Dans notre affaire, la salariée a exercé sa demande de requalification auprès de l’entreprise utilisatrice. Cette dernière, considérant que l’ETT n’a pas respecté son devoir de conseil quant aux règles relatives à la succession des contrats, et notamment du délai de carence, décide d’appeler celle-ci en garantie. 

Pour la cour d’appel, l’ETT n’a respecté ni les obligations qui lui incombaient au regard du délai de carence, ni son obligation de conseil à l’égard de l’entreprise utilisatrice. Elle ne pouvait pas ignorer qu’en occupant la salariée sur un poste de manutentionnaire pendant plus de 3 ans, il y avait de fortes chances que le recours au travail intérimaire vise en réalité à pourvoir durablement un emploi lié à l’activité normale et permanente de l’entreprise. En toute logique, l’ETT doit donc supporter avec l’entreprise utilisatrice les conséquences financières de la requalification des contrats de mission en CDI mis à la charge de celle-ci. 

L’ETT conteste. Tout d’abord parce que la salariée a formé sa demande non pas à son encontre, mais à l’encontre de l’entreprise utilisatrice. Ensuite, parce que ne disposant d’aucun moyen de surveillance ni de contrôle de l’usage qui est fait par l’entreprise utilisatrice des contrats de mission, on ne pouvait lui reprocher la méconnaissance des règles relatives au délai de carence. Enfin, selon elle, l’entreprise utilisatrice n’avait pas qualité pour se prévaloir d’un manquement de sa part à une telle obligation. Elle ajoute, dans un dernier élan d’espoir, que c’était l’entreprise même qui avait réclamé la mise à disposition de cette salariée-là, précisément ! 

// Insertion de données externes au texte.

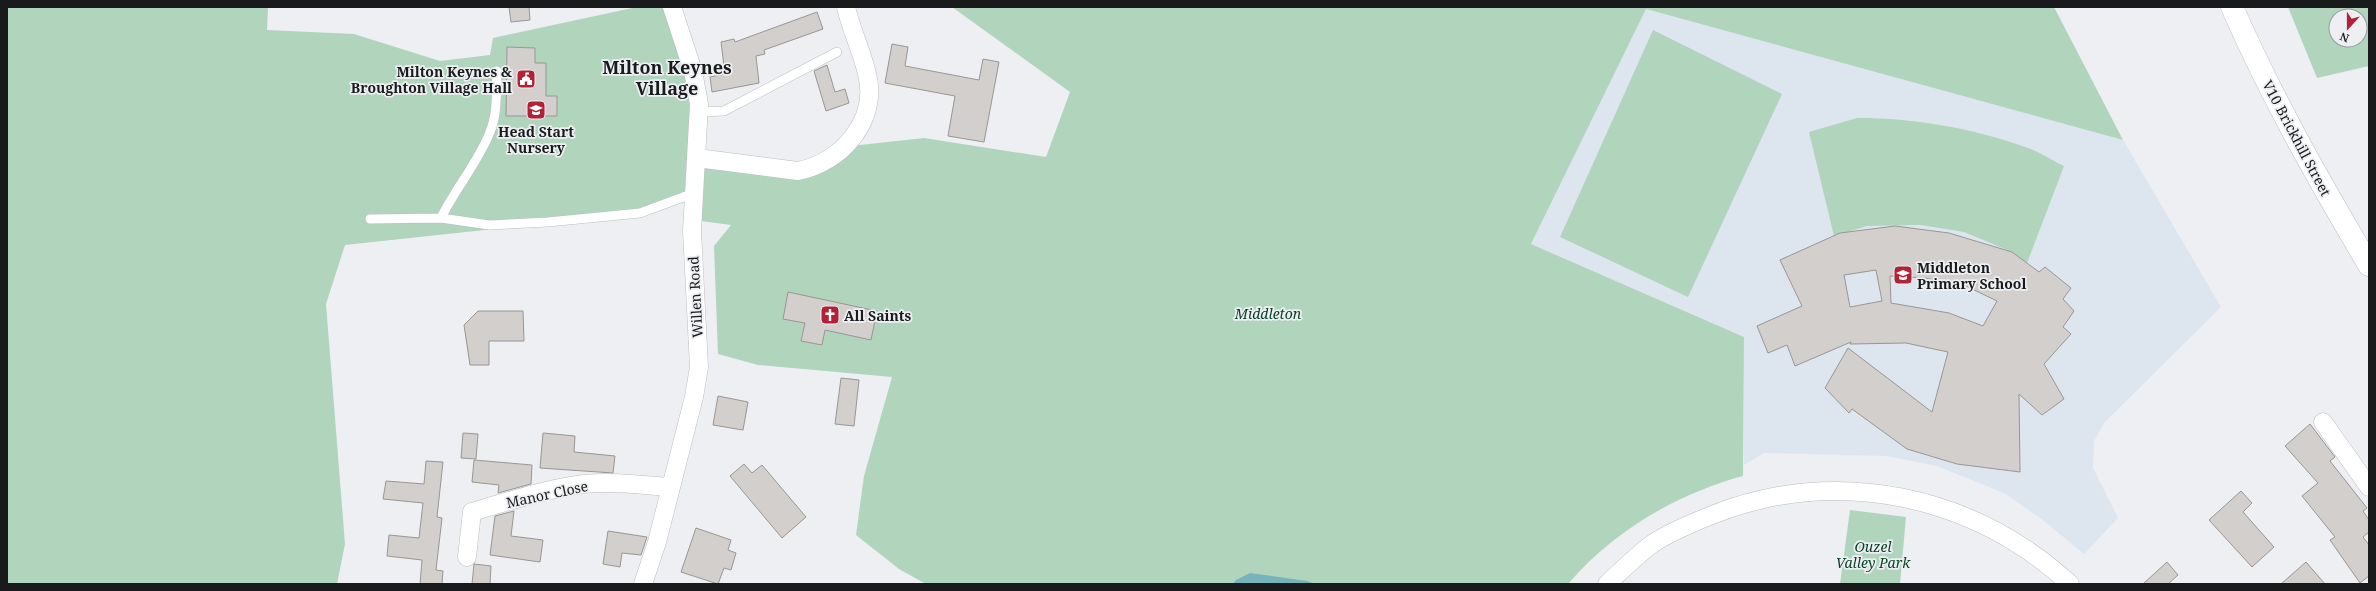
<svg xmlns="http://www.w3.org/2000/svg" width="2376" height="591" font-family="'Noto Serif',serif">
	<style>
		.built { fill: #dde5ee }
		.green { fill: #b1d4bd; fill-rule: evenodd }
		.water { fill: #76b3bb }
		.building { fill: #d2cfcc; stroke: #999693; fill-rule: evenodd }
		.lines { fill: none; stroke-linecap: round; stroke-linejoin: round }
		.service-casing { stroke: #babdc0; stroke-width: 10 }
		.minor-casing { stroke: #babdc0; stroke-width: 19 }
		.tertiary-casing { stroke: #babdc0; stroke-width: 23 }
		.service { stroke: #fff; stroke-width: 9 }
		.minor { stroke: #fff; stroke-width: 18 }
		.tertiary { stroke: #fff; stroke-width: 22 }
		.labels { text-anchor: middle; dominant-baseline: central; stroke-width: 3.5; stroke-linejoin: round; paint-order: stroke }
		.poi-label { font-size: 14px; font-weight: bold; fill: #191a1b; stroke: #edeff3; text-anchor: start }
		.street-label { font-size: 14px; fill: #191a1b; stroke: #edeff3 }
		.park-label { font-size: 14px; font-style: italic; fill: #084226; stroke: #edeff3 }
		.district-label { font-size: 18px; font-weight: bold; fill: #191a1b; stroke: #edeff3 }
	</style>
	<rect width="100%" height="100%" fill="#edeff3"/>
	<!-- built -->
	<path class="built" d="M 1646,9 L 2123,140 L 2221,307 L 2105,422 L 2094,441 L 2093,468 L 2118,518 L 2084,554 L 2043,520 L 2004,493 L 1937,466 L 1887,456 L 1764,453 L 1744,465 L 1744,337 L 1531,244 Z"/>
	<!-- green -->
	<path class="green" d="M 7,7 L 268,7 L 267,30 L 354,34 L 440,61 L 490,55 L 493,38 L 637,7 L 672,7 L 698,97 L 694,193 L 635,214 L 345,245 L 326,304 L 345,544 L 337,584 L 7,584 Z
		M 952,7 L 2054,7 L 2123,140 L 1646,9 L 1531,244 L 1744,337 L 1743,476 C 1677,494 1613,531 1568,584 L 926,584 L 899,569 L 856,535 L 864,476 L 892,377 L 758,365 L 718,354 L 714,246 L 731,225 L 701,221 L 704,165 L 781,176 L 851,146 L 924,138 L 1046,157 L 1070,92 Z
		M 2288,7 L 2369,7 L 2369,66 L 2317,78 ZM 2336,16 L 2360,16 L 2360,40 L 2336,40 Z
		M 1653,30 L 1782,94 L 1688,297 L 1560,237 Z
		M 1857,118 C 1914,118 1972,128 2025,147 C 2038,151 2051,160 2064,166 L 2027,263 L 2012,252 L 1964,232 L 1921,225 L 1867,226 L 1834,236 L 1809,132 Z
		M 1850,510 L 1906,517 L 1900,584 L 1840,584 Z"/>
	<!-- water -->
	<path class="water" d="M 1250,573 L 1307,581 L 1316,584 L 1233,584 L 1236,580 Z"/>
	<!-- building -->
	<path class="building" d="M 509,7 L 529,7 L 530,20 L 511,22 Z
		M 817,12 L 823,29 L 764,50 L 765,54 L 756,56 L 759,83 L 712,92 L 710,77 L 725,74 L 721,42 L 734,39 L 735,42 Z
		M 892,44 L 908,47 L 905,66 L 979,80 L 983,59 L 999,62 L 984,142 L 948,136 L 955,96 L 885,83 Z
		M 507,47 L 535,48 L 535,63 L 546,63 L 546,96 L 557,96 L 557,116 L 506,116 Z
		M 827,65 L 835,92 L 845,89 L 849,103 L 826,111 L 814,71 Z
		M 1895,226 L 1949,233 L 2012,252 L 2039,272 L 2045,267 L 2071,288 L 2063,299 L 2074,311 L 2063,327 L 2071,334 L 2044,364 L 2064,399 L 2042,415 L 2019,394 L 2020,472 L 1957,464 L 1907,449 L 1852,409 L 1849,413 L 1825,388 L 1848,348 L 1932,412 L 1948,352 L 1906,343 L 1850,344 L 1851,342 L 1795,366 L 1787,345 L 1768,353 L 1757,326 L 1802,306 L 1780,260 L 1840,233 ZM 1876,270 L 1882,301 L 1850,307 L 1844,275 ZM 1890,276 L 1924,278 L 1955,283 L 1968,287 L 1997,301 L 1983,326 L 1949,313 L 1891,303 Z
		M 788,292 L 877,311 L 871,340 L 825,330 L 822,345 L 801,341 L 805,323 L 783,319 Z
		M 478,311 L 523,311 L 524,341 L 489,341 L 489,365 L 470,365 L 464,325 Z
		M 841,378 L 859,380 L 854,426 L 835,424 Z
		M 718,396 L 748,402 L 743,430 L 713,425 Z
		M 2310,424 L 2335,457 L 2330,461 L 2367,508 L 2363,511 L 2369,520 L 2369,532 L 2363,537 L 2369,545 L 2369,576 L 2360,583 L 2330,540 L 2335,537 L 2302,496 L 2318,483 L 2285,446 Z
		M 463,433 L 478,434 L 476,459 L 461,458 Z
		M 543,433 L 575,436 L 574,452 L 615,456 L 613,473 L 540,468 Z
		M 474,460 L 532,465 L 531,484 L 498,493 L 499,485 L 472,482 Z
		M 426,461 L 443,462 L 437,517 L 442,518 L 436,570 L 443,571 L 442,584 L 420,584 L 422,560 L 387,556 L 389,535 L 419,538 L 423,503 L 383,499 L 386,481 L 424,484 Z
		M 744,464 L 752,473 L 762,465 L 806,517 L 782,538 L 730,476 Z
		M 2241,491 L 2252,503 L 2243,512 L 2274,547 L 2252,567 L 2209,520 Z
		M 514,511 L 511,536 L 543,540 L 540,562 L 490,555 L 495,516 Z
		M 696,528 L 731,540 L 728,550 L 736,553 L 731,570 L 724,568 L 718,584 L 681,572 Z
		M 608,531 L 647,537 L 641,555 L 622,553 L 620,567 L 603,564 Z
		M 2167,562 L 2178,575 L 2168,584 L 2143,584 Z
		M 2306,562 L 2325,584 L 2281,584 Z
		M 474,564 L 491,566 L 490,584 L 472,584 Z"/>
	<g class="lines">
		<!-- service casing -->
		<g class="service-casing">
			<path id="service" d="M 699,112 L 724,111 L 837,52
				M 441,218 C 455,189 479,161 490,132 C 498,113 496,91 497,71
				M 370,219 L 441,218 L 489,225 L 548,222 L 640,213 L 694,193"/>
		</g>
		<!-- minor casing -->
		<g class="minor-casing">
			<path id="minor" d="M 697,158 L 798,171 C 841,163 879,120 867,74 C 862,51 851,30 846,7
				M 2323,422 L 2369,487
				M 467,557 L 472,512 C 509,501 546,489 584,484 C 612,481 641,485 670,487
				M 643,584 L 657,542 L 694,397 L 699,367 L 692,231 L 699,104 L 693,71 L 672,7
				M 1607,584 C 1621,571 1636,556 1652,544 C 1670,532 1692,523 1712,515 C 1836,466 1972,494 2070,584"/>
		</g>
		<!-- tertiary casing -->
		<g class="tertiary-casing">
			<path id="tertiary" d="M 2232,7 C 2271,96 2319,181 2369,265"/>
		</g>
		<!-- service -->
		<use href="#service" class="service"/>
		<!-- minor -->
		<use href="#minor" class="minor"/>
		<!-- tertiary -->
		<use href="#tertiary" class="tertiary"/>
	</g>
	<!-- icons -->
	<defs>
		<g id="civic-square" transform="scale(1)"><rect x="-9" y="-9" width="18" height="18" rx="4" fill="#b32137" stroke="#edeff3"/><path d="M-.6-6.5H3V-4.5H.6V-3L4-1V1h2V6H-6V1h2V-1L-.6-3ZM-1.2 2.5V6h2.4V2.5Z" fill="#fff"/></g>
		<g id="school-square" transform="scale(1)"><rect x="-9" y="-9" width="18" height="18" rx="4" fill="#b32137" stroke="#edeff3"/><path d="M0-5L7-2L0 1L-7-2ZM-4 1L0 2.5L4 1V4Q0 6-4 4Z" fill="#fff"/></g>
		<g id="church-square" transform="scale(1)"><rect x="-9" y="-9" width="18" height="18" rx="4" fill="#b32137" stroke="#edeff3"/><path d="M-1.2-6h2.4v3.5h3.3v2.4h-3.3V6h-2.4V-.1h-3.3v-2.4h3.3Z" fill="#fff"/></g>
	</defs>
	<g fill-rule="evenodd">
		<use href="#civic-square" x="526" y="79"/>
		<use href="#school-square" x="536" y="110"/>
		<use href="#school-square" x="1903" y="275"/>
		<use href="#church-square" x="830" y="315"/>
	</g>
	<g class="labels">
		<!-- poi labels -->
		<g class="poi-label">
			<text x="512" y="71" text-anchor="end">Milton Keynes &amp;<tspan x="512" dy="16">Broughton Village Hall</tspan></text>
			<text x="536" y="131" text-anchor="middle">Head Start<tspan x="536" dy="16">Nursery</tspan></text>
			<text x="1917" y="267">Middleton<tspan x="1917" dy="16">Primary School</tspan></text>
			<text x="844" y="315">All Saints</text>
		</g>
		<!-- street labels -->
		<g class="street-label">
			<text transform="translate(2297 138) rotate(62)">V10 Brickhill Street</text>
			<text transform="translate(695 297) rotate(-93)">Willen Road</text>
			<text transform="translate(547 494) rotate(-12)">Manor Close</text>
		</g>
		<!-- park labels -->
		<g class="park-label">
			<text x="1268" y="313">Middleton</text>
			<text x="1873" y="546">Ouzel<tspan x="1873" dy="16">Valley Park</tspan></text>
		</g>
		<!-- district labels -->
		<g class="district-label">
			<text x="667" y="67">Milton Keynes<tspan x="667" dy="21">Village</tspan></text>
		</g>
	</g>
	<!-- border -->
	<rect width="2376" height="591" fill="none" stroke="#191a1b" stroke-width="16"/>
	<!-- north arrow -->
	<g transform="translate(2348 28) rotate(201)"><circle r="19" fill="#edeff3" stroke="#989a9d"/>
	<path d="M0-3L7 15L0 10L-7 15Z" fill="#b32137"/>
	<text y="-6" font-size="11" font-weight="bold" text-anchor="middle" fill="#191a1b">N</text>
	</g>
</svg>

  • La responsabilité de l’entreprise de travail temporaire peut être engagée

La Cour de cassation n’est pas du même avis ! Elle commence par rappeler que l’entreprise utilisatrice ne peut pas invoquer, pour faire valoir des droits afférents à la responsabilité contractuelle de l’ETT, la méconnaissance par cette dernière des obligations mises à sa charge à l’égard du salarié au regard de l’établissement du contrat de mission

Elle reconnaît ensuite « qu’il appartient aux juges du fond d’apprécier souverainement si un manquement ne peut être imputé à l’entreprise de travail temporaire dans l’établissement des contrats de mise à disposition ». 

En l’espèce, les missions confiées à la salariée pendant plus de 3 ans sur un même poste n’ayant pas permis d’écarter l’application du délai de carence, la Cour de cassation approuve la cour d’appel qui a considéré que faute d’avoir respecté ses obligations au regard de cette règle, l’entreprise de travail temporaire « avait ainsi engagé sa responsabilité contractuelle dans ses rapports avec l’entreprise utilisatrice ». 

En d’autres termes, dès lors que l’entreprise de travail temporaire a méconnu des obligations mises à sa charge à l’égard du salarié, elle encourt le risque de voir sa responsabilité engagée avec celle de l’entreprise utilisatrice en cas de requalification des contrats en CDI. 

  • Une décision bienvenue et cohérente

Cette décision est plus que satisfaisante, puisqu’en permettant d’engager la responsabilité contractuelle de l’entreprise de travail temporaire, elle vise plus largement à lutter contre le recours massif aux contrats de travail temporaire en responsabilisant l’ensemble des parties au contrat. 

Si la solution est inédite, elle est dans la lignée de la jurisprudence dégagée peu à peu par la Cour de cassation. Dans un arrêt du 24 avril 2013, celle-ci avait déjà admis l’action en requalification dirigée à l’encontre de l’entreprise utilisatrice et de l’entreprise de travail temporaire pour avoir, de concert, contourné l’interdiction de recourir au travail temporaire pour pourvoir durablement un emploi lié à son activité normale et permanente. Pour rappel, dans cette affaire, l’ETT avait tenu le salarié à la disposition exclusive et régulière de l’entreprise sans jamais lui proposer d’autres missions chez d’autres utilisateurs, ce qui avait conduit la salariée à enchaîner… pas moins de 109 missions ! (11). 

 

(1) CA Amiens, 08.06.16, n°14/03841. 

(2) Art L.1251-1 C.trav. 

(3) Art L.1251-43 C.trav. 

(4) Art L.1251-16 C.trav. 

(5) Art L.1251-5 C.trav. 

(6) Art L.1255-3 C.trav. 

(7) Art L.1251-26 et L.1251-36-1 C.trav. 

(8) Cass.soc. 19.04.00, n°97-45508. 

(9) Cass.soc. 12.06.14, n°13-16362. 

(10) Art L.1251-41 C.trav. 

(11) Cass.soc. 24.04.13, n°12-11793.